The Canadian Securities Administrators (CSA) and the Canadian Investment Regulatory Organization (CIRO), which comprise the Joint Regulators Committee (JRC) that oversees OBSI, published their latest annual report, detailing ongoing complaint trends and other developments at the industry dispute resolution service.

According to the report, the regulators “observed a rise in complaints regarding restricted dealers pertaining to crypto assets,” in 2022.

The vast majority of these cases (85%) involved allegations of fraud, with investors being tricked into granting access to their accounts only to see their crypto assets stolen.

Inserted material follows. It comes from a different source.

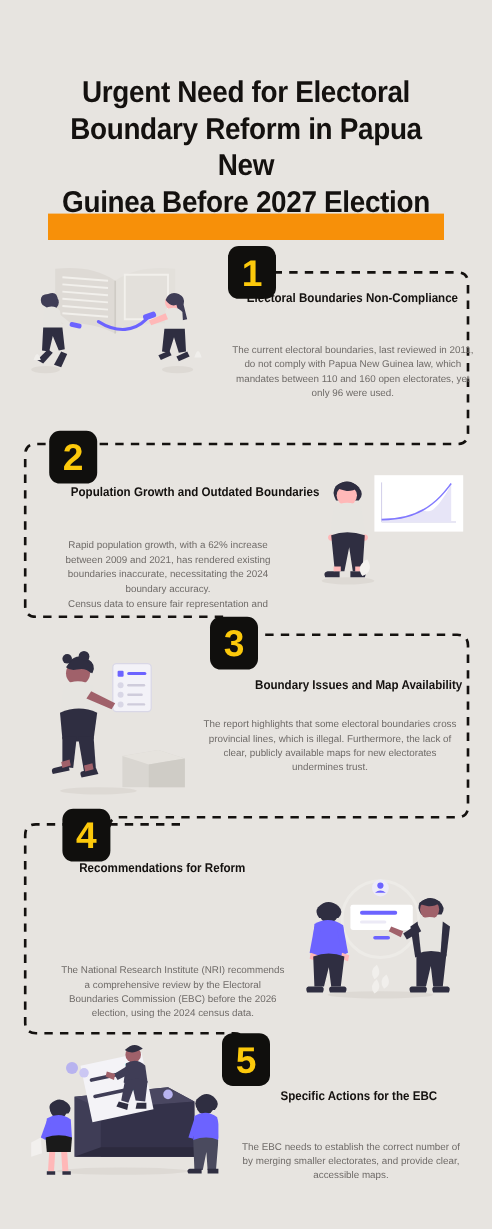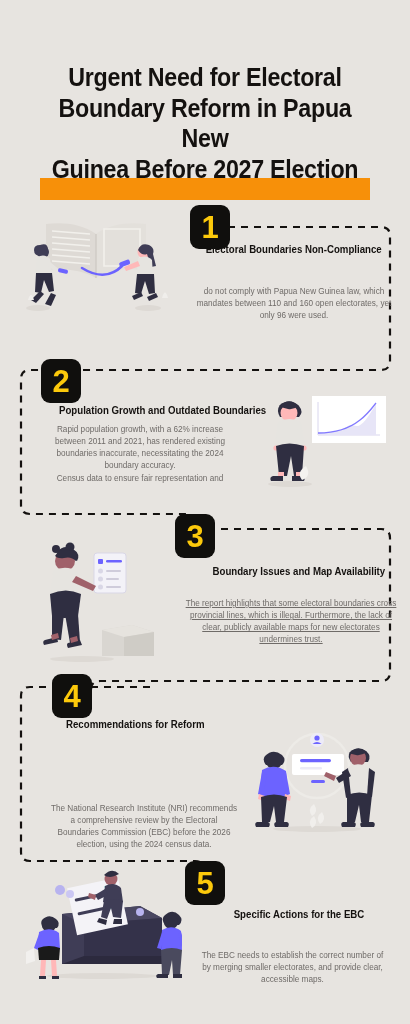"The current electoral boundaries, last" span { html: none -> <span>The current electoral boundaries, last reviewed in 2011,</span> }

“To date, OBSI has observed that despite warnings and fraud reduction steps taken by firms, such instances of fraud continue to be common,” the report said.

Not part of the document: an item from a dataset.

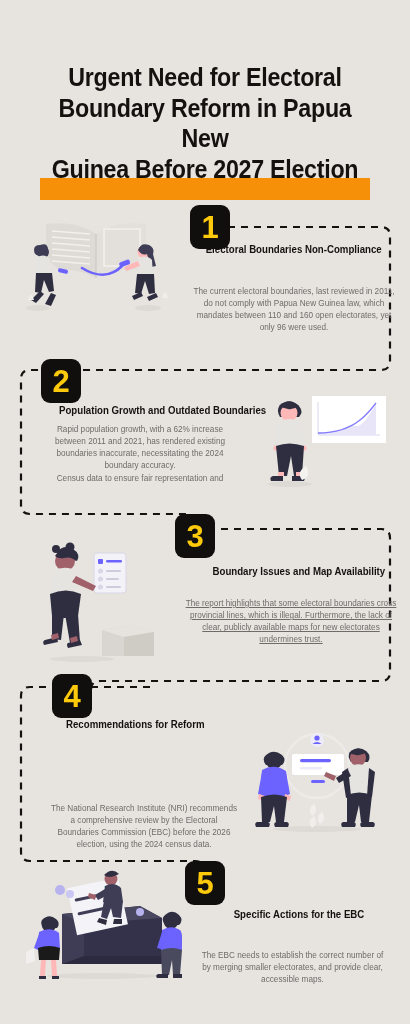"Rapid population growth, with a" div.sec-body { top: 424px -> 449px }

Additionally, the report noted OBSI saw an uptick in complaints involving mutual funds and suitability concerns in the fourth quarter of 2022, which appear to be driven primarily by market conditions.

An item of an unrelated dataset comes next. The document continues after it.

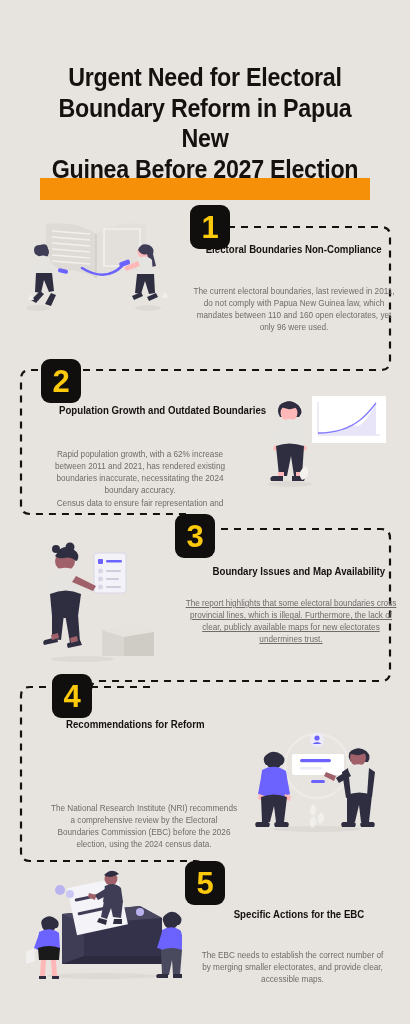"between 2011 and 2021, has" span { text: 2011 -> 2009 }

“For example, CIRO has noted an increase in complaints relating to certain fixed income mutual funds, some of which have recently experienced losses due to the current interest rate environment,” it said.

At the same time, the regulators reported that the volume of complaints involving discount brokers — which surged in 2020 and 2021 when retail investors ramped up their use of these services —  declined significantly this past year.

The report also reiterated the regulators’ long-standing concerns with low-ball settlement offers.

While there were no firms that refused OBSI compensation recommendations outright in 2022, the report indicated that, since 2018, approximately 5% of its cases settled for amounts below OBSI’s recommendation, representing $1.6 million in foregone compensation to harmed investors.

“Low settlements continue to be an area of concern for the JRC,” it said, noting that 24 firms made low-ball offers over the past five years, and that 10 of those firms did this more than once (although, after regulators intervened, two firms made additional payments to investors to bring their payouts up to meet OBSI’s recommendations).

The report also said most of the low-ball cases (57%) involve amounts over $50,000, and that these cases typically settle for about 60% of the amount recommended by OBSI.

“Where OBSI made a recommendation for compensation above $50,000, the complainant received an average of $59,373 less than what OBSI recommended,” it said.

For complaints below the $50,000 mark, investors received an average of $8,373 less than what OBSI recommended.

“Settlement refusals and low settlements erode confidence in the fairness and effectiveness of the dispute resolution process for investors,” the report said.

“The JRC continues to monitor low settlements and supports the ongoing work of the CSA to provide OBSI with the authority to make binding awards.”

Just over a year ago, the CSA said it was working on an approach to providing OBSI with binding authority, and that its proposed policy would be published within the coming year. That proposal has yet to be released.